Weniger als eine Woche Vorlauf blieb den Schulen, um Corona-konformen Unterricht vorzubereiten. Der knappe Zeitrahmen ist der größte Kritikpunkt. Dazu kommt, dass rund ein Drittel der Lehrer in NRW nicht einsetzbar ist. Sie gehören zur Risikogruppe. Nicht nachzuvollziehen ist meiner Meinung nach zudem, dass auch Viertklässler zu den so genannten Abschlussjahrgängen zählen. Welche Schulform sie nach den Sommerferien besuchen, steht sowieso schon längst fest.

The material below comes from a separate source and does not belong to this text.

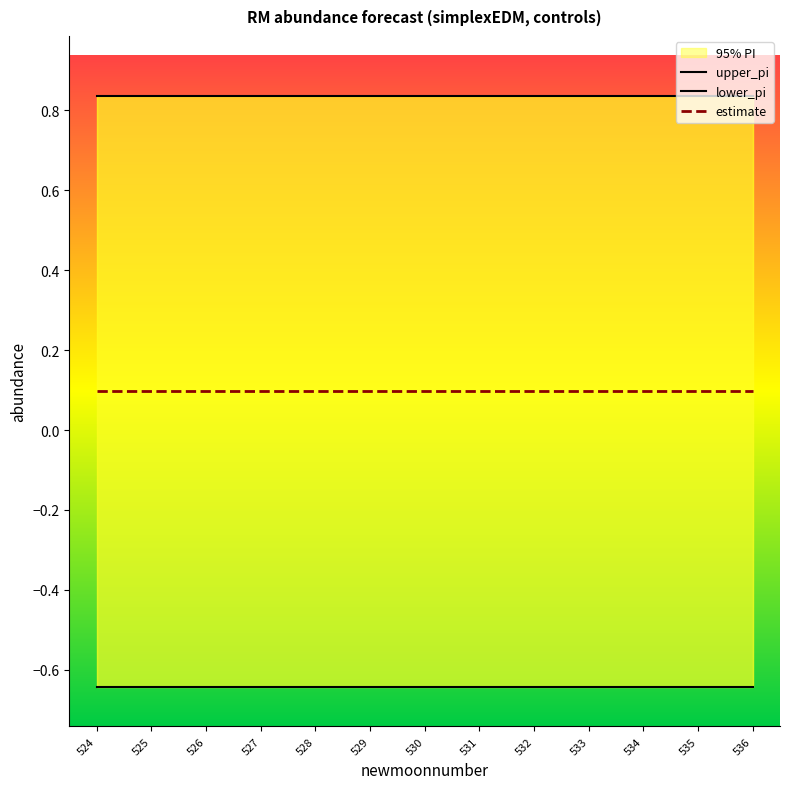

Which series has the largest total across all categories?

upper_pi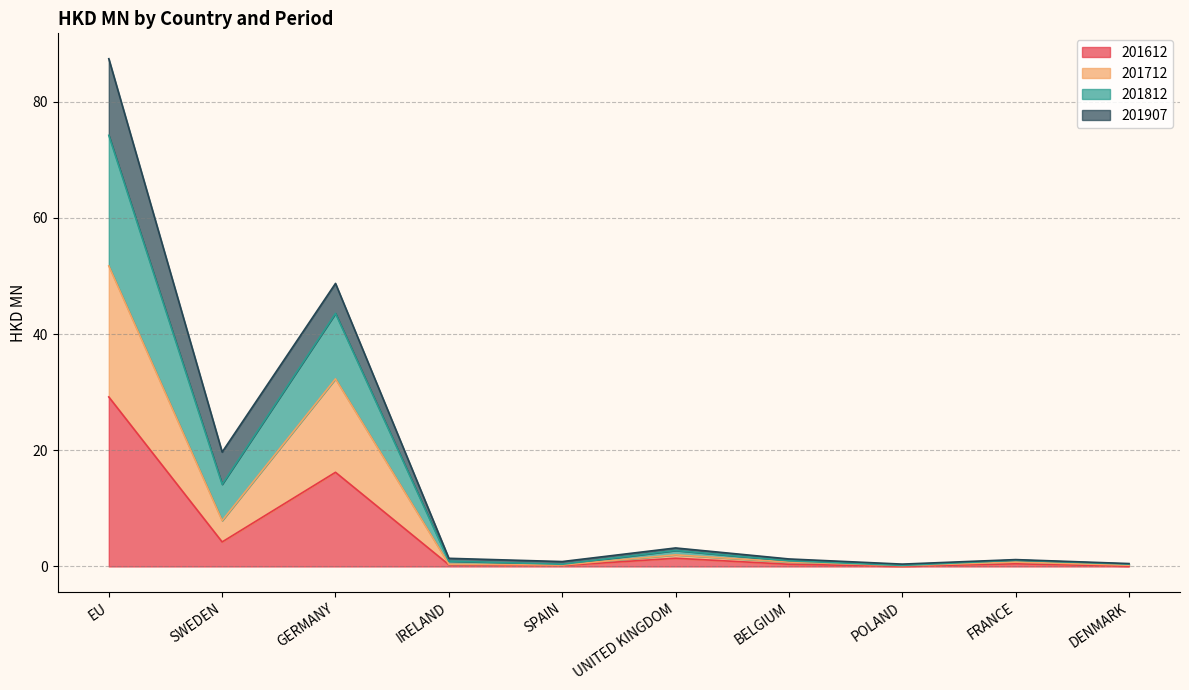

At which label does 201612 reach its peak?

EU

Ob die Öffnung der Schulen zu verfrüht ist, darüber lässt sich unendlich streiten. Schließlich fehlen, wie Schulleiterin Kleinherbers-Boden richtig bemerkt, Erfahrungswerte. Zu plötzlich und mit zu wenig Vorlaufzeit kam sie aber allemal. In Wuppertal meldete sich in einem offenen Brief der Abschlussjahrgang des Berufskollegs Werther Brücke zu Wort: „Seit der Grundschule wird uns beigebracht, dass Respekt auf Gegenseitigkeit beruht. Wir wurden nicht ein einziges Mal nach unserer Meinung gefragt“, kritisieren die Abiturienten. Und auch damit haben sie Recht.